Bu Diablo’yu hem tatmin etti hem de belli bir dereceye kadar sakinleştirdi ve o da Souei’den devam etmesini istedi.
İlgilileri ayırt etme ve yargılama zamanı gelene kadar öfkesini ertelemeye karar vermişti.
Souei başından beri haklıydı.
Diablo sakinleştiğinde, Rimuru’nun yetiştirmek için bu kadar çaba harcadığı personelin boşa gitmesine izin vermesinin mümkün olmadığını hemen fark etti.

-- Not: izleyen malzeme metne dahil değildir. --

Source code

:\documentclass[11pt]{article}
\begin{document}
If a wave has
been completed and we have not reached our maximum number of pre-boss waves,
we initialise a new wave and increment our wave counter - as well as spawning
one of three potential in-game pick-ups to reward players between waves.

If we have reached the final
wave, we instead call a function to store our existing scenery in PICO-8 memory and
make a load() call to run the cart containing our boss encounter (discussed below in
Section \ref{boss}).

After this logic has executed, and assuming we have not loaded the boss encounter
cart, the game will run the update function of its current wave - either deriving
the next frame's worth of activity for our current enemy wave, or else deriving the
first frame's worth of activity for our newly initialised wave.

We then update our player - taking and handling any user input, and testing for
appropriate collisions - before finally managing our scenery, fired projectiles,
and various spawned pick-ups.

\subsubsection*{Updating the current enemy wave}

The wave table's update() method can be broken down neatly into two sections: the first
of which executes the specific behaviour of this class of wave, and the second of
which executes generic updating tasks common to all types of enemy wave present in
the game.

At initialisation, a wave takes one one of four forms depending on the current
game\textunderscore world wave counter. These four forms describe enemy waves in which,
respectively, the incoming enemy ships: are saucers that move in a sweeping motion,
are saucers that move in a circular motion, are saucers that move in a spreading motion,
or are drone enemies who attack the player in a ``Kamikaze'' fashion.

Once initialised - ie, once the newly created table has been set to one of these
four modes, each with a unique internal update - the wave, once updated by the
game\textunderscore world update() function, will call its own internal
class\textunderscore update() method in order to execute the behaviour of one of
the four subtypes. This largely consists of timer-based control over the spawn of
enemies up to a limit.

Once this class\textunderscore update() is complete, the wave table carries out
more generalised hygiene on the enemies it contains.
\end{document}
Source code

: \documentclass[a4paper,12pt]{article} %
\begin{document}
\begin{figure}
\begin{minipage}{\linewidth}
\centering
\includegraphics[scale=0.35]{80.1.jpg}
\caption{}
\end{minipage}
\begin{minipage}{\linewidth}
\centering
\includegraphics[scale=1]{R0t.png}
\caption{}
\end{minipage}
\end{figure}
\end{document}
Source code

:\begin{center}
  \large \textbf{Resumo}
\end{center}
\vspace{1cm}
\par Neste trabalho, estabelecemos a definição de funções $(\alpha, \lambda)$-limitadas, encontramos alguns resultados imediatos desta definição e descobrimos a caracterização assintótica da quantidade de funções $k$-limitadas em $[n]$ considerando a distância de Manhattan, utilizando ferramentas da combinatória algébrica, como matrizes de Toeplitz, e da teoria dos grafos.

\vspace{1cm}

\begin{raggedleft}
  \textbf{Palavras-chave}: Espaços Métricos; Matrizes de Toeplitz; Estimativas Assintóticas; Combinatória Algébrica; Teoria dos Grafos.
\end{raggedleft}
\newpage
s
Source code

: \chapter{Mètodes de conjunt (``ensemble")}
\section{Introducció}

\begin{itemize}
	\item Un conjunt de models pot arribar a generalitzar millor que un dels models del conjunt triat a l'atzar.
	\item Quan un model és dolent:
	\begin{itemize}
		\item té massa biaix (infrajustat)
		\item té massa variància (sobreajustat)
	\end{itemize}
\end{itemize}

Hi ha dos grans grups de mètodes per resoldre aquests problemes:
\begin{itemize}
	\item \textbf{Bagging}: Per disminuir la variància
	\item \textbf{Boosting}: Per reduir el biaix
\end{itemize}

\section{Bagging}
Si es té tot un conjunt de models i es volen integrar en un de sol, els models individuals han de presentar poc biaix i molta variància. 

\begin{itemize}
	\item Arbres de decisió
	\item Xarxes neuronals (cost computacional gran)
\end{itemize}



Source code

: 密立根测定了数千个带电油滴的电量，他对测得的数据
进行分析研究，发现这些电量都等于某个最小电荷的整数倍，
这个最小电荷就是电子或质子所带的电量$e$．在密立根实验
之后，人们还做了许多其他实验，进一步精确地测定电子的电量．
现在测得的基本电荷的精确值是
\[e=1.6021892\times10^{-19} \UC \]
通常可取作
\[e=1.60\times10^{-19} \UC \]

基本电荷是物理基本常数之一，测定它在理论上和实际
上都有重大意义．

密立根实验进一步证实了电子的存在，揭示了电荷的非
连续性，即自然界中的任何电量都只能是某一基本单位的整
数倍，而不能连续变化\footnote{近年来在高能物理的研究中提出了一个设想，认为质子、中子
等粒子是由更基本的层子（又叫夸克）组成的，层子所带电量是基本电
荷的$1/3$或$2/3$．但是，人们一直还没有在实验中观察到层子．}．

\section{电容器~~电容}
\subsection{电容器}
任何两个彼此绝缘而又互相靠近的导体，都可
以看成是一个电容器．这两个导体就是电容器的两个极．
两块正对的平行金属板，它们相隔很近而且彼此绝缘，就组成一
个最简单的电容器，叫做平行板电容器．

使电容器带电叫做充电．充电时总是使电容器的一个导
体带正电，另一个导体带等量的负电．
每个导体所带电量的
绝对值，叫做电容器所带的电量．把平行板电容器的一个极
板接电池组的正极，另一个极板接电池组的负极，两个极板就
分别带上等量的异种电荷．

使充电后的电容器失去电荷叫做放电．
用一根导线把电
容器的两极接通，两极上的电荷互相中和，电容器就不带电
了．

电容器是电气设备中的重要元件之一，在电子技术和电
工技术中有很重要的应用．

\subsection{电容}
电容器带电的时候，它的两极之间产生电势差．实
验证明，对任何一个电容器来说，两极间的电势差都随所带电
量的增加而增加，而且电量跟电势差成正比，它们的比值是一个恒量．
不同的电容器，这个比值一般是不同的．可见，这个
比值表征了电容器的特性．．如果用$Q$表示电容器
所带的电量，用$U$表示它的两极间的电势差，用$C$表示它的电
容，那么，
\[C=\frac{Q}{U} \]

Onun yerine sorunun kökenini ortadan kaldırmaya çalışması normaldi.
Souei, Diablo’nun bundan memnun olduğunu gördü ve açıklamasına devam etti.
Şu anda Rimuru’nun kimliğini bilen tek kişi, işbirlikçi William’ın güvenilir olarak gördüğü öğretmenlerdi.
Souei de bunu kabul etmiş ve öğrencilerin yeniden eğitiminde bunu Rimuru için uygun bir şey olarak görmüştü.
“Hmm. Ancak ya bu William en iyi karara sahip değilse?”
“Eğer böyle olursa William dahil hepsini öldürmek zorunda kalacağız.”
dedi Souei açıkça.
Souei, Rimuru söyleyene kadar akademideki mevcut durumu fark etmemiş olmasının kendi hatası olduğunu düşünüyordu. Diablo’dan farklı olarak ayrımlar yapacak olsa da, yine de bir tasfiyeyi hayata geçirmeyi amaçlıyordu.
Diablo cevabını beğendi ve hemen kabul etti.
Adanın tadını çıkarırken Rimuru’yu rahatsız etmek iyi olmazdı. Her ikisi de bu noktada ve ayrıca belli bir noktadan sonra herhangi bir müdahaleden kaçınmaları gerektiği konusunda hemfikirdi.
Bu nedenle oradaki öğretmenlerin kararlarına da saygı duymalı ve gerisini Rimuru’ya bırakmalıdırlar.
Kendilerine verilen emirleri yerine getireceklerdi.
Kararlaştırdıkları cevap buydu.
Diablo ve Souei, Tempest İnsan Kaynaklarını Geliştirme Akademisi’nin kapılarından geçmeden önce birbirlerine baktılar ve başlarını salladılar.